It took the pepper-spraying of 30 Santa Monica College student protestors to put the brakes on a two-tier pricing plan that threatens to deny higher education to thousands of students.
Announced by the Santa Monica College Board of Trustees in March, the plan would offer high-demand, core education courses — English, history, math — at a cost of $180 per unit, while all other state-funded classes would remain at $46 per unit. The college planned to implement the program this summer with enrollment beginning in May.
This news brought out residents, faculty, staff and students. But instead of having a voice at the April 3 Board of Trustees meeting, the protesters were pepper-sprayed. It was this incident, carried out with what students called a total lack of common sense, that led to a large protest at the next board meeting on May 1.
Fittingly on International Workers’ Day, students, faculty, and community members spoke out together against the Santa Monica plan. Addressing the trustees and the 300 protesters, CFT leaders said the mission of the California Master Plan for Higher Education is to make college education accessible to all families.
John McDowell, an instructor at Los Angeles Trade Technical College, called it “extremely unfair” to set up a toll lane where only students who have the means to pay for classes will get them. “California has a huge problem,” he said. “Hundreds of thousands of students are being turned away. This plan will exacerbate the problem and undermine support to restore funding.”
With the exception of Board of Trustees Chair Margaret Quiñones-Perez and Student Trustee Joshua Scuteri, college officials have maintained that increasing fees in the winter and summer semesters is the only solution to the problem of classes being cut. Quiñones-Perez is a counselor at El Camino College in Torrance, a member of the El Camino Federation of Teachers and the local’s executive board.

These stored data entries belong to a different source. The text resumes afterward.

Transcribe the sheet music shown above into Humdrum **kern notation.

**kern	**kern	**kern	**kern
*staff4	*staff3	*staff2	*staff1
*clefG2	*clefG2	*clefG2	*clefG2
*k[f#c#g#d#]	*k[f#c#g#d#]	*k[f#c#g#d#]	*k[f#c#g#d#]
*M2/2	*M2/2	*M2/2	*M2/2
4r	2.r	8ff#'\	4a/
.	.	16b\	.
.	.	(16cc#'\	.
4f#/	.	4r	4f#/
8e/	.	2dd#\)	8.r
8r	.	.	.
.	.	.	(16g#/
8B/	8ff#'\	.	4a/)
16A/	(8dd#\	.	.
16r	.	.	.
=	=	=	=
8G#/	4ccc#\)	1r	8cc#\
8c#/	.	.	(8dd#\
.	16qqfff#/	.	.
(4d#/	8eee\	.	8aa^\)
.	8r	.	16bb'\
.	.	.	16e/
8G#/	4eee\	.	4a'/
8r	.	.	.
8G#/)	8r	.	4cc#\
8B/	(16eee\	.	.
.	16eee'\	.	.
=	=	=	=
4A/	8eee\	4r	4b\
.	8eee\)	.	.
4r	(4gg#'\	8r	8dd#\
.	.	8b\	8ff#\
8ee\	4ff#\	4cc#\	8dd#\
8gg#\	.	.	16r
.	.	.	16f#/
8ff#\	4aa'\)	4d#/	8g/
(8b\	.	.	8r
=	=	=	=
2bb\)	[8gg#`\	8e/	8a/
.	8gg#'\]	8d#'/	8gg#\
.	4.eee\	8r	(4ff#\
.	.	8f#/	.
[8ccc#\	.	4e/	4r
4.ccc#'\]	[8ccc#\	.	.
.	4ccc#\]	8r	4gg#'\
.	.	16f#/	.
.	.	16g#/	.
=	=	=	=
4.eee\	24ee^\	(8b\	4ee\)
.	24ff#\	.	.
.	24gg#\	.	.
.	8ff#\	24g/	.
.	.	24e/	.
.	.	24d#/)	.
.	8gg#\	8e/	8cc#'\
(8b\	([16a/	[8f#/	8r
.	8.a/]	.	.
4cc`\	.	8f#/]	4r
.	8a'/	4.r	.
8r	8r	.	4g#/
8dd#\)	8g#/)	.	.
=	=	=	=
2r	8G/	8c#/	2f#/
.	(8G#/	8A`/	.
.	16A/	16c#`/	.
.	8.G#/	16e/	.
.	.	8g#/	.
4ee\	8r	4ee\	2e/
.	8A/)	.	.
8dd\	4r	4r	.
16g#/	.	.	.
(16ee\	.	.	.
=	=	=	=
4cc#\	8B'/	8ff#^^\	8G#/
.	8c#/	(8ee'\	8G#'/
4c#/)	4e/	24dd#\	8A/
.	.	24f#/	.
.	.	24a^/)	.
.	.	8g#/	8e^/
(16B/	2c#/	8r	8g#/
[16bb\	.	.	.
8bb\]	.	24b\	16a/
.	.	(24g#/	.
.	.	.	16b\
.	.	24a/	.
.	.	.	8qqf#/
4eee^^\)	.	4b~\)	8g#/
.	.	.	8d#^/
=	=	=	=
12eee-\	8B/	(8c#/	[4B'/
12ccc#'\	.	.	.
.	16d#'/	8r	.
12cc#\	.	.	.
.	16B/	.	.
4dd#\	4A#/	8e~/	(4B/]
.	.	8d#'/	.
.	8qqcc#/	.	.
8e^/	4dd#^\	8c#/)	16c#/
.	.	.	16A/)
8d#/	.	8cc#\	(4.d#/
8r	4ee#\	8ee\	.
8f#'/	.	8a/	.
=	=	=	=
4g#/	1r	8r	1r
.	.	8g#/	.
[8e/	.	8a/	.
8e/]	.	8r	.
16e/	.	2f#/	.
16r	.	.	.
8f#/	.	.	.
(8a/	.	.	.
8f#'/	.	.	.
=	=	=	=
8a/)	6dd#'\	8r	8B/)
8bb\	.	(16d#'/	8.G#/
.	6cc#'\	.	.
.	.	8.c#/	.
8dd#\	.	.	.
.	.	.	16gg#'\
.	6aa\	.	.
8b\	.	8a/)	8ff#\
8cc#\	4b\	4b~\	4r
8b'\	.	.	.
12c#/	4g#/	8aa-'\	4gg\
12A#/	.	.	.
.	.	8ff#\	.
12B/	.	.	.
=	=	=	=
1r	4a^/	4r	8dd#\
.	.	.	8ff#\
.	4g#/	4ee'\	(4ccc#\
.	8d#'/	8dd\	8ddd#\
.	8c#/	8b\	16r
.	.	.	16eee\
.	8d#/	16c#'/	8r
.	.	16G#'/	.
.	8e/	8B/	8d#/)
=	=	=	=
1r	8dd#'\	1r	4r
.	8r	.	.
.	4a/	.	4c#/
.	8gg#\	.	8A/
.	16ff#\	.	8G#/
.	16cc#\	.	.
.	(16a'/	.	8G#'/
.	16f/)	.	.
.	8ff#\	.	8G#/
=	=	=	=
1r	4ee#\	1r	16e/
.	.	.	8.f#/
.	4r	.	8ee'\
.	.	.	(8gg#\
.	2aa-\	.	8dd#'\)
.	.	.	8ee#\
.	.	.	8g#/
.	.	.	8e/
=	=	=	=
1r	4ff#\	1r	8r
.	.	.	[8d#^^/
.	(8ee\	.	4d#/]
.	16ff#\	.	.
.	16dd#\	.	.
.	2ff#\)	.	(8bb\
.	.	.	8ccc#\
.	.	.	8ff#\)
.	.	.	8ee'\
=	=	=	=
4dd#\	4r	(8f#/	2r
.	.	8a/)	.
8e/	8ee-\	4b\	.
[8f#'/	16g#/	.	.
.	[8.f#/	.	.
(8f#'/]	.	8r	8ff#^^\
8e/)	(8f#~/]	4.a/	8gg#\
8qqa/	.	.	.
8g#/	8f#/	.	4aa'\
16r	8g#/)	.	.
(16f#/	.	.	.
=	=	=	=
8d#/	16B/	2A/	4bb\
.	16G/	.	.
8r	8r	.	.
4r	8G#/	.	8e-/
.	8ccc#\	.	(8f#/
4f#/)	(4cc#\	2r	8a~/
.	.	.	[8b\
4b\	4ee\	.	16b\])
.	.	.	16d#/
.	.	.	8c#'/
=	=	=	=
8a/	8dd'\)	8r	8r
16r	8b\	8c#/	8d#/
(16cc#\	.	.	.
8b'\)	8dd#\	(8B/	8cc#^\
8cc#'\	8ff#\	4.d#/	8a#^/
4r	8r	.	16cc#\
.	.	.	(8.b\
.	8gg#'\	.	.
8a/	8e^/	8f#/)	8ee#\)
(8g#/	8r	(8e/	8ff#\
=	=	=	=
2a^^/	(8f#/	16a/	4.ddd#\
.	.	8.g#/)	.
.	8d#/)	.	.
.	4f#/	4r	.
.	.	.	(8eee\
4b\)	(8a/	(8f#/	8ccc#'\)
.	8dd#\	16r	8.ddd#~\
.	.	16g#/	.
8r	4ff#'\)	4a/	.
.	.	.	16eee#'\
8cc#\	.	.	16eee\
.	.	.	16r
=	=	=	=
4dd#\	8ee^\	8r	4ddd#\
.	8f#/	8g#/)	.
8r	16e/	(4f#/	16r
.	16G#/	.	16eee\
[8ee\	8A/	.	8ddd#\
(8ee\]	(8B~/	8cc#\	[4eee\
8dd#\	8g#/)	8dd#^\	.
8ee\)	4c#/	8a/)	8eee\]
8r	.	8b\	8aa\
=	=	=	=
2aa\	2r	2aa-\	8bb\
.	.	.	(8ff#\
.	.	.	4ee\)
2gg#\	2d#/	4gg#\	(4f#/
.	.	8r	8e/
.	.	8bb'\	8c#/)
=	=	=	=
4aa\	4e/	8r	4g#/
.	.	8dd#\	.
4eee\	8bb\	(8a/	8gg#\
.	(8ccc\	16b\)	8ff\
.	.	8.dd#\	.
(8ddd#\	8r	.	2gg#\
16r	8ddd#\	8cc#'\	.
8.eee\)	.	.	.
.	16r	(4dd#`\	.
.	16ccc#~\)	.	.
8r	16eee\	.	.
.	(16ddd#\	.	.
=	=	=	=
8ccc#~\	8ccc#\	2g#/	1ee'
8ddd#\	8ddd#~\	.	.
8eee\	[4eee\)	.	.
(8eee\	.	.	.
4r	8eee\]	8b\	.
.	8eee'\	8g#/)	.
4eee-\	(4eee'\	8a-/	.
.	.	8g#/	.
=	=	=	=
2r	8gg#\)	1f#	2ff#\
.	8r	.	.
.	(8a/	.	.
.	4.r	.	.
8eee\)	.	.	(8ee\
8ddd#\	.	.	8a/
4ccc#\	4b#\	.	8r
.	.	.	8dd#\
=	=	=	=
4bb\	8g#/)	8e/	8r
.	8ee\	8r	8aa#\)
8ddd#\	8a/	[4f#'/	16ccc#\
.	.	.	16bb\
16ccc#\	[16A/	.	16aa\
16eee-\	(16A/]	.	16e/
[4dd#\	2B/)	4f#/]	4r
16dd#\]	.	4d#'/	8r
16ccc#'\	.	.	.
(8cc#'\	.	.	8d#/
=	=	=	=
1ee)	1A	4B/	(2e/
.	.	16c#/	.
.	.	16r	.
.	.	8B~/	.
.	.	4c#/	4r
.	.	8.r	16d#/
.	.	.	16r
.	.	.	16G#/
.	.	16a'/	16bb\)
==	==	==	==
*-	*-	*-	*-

During the pre-meeting protest, Quiñones-Perez saluted the protesters and called her fellow board members “stubborn in their adherence to the self-funded classes.”
Her fellow AFT local union leader, Joanne Waddell, president of the Los Angeles College Faculty Guild, called the two-tier plan “ground zero for public education in California. Districts are already lined up waiting to copy the Santa Monica model,” Waddell told the board. “If this is allowed to go through, it will change forever the face of public education.”
CFT helped organize the May Day protest with dozens of labor unions. Maria Elena Durazo, leader of the Los Angeles County Federation of Labor, told the Board of Trustees, “This is about free public education for everyone. On behalf of hundreds of thousands of union members, we want to abandon plans to create a separate high fee track at community college, instead let’s use our energy and resources to pass the governor’s tax initiative.”
The Santa Monica plan is still on the table, and the two-tier issue is not going away. CFT led last summer’s fight against AB 515, which would have allowed high-fee extension classes in the community colleges.
“We are adamantly and steadfastly opposed to any two-tier fee structure,” said Carl Friedlander, president of the CFT Community College Council, “as are the Statewide Faculty and Student Senates. Everyone in the system across the state has opposed Santa Monica’s effort to create a special track of classes for people who can afford them.”
He points in particular to Jack Scott, chancellor of the California Community Colleges, who called the Santa Monica plan illegal, and Attorney General Kamala Harris, who agrees.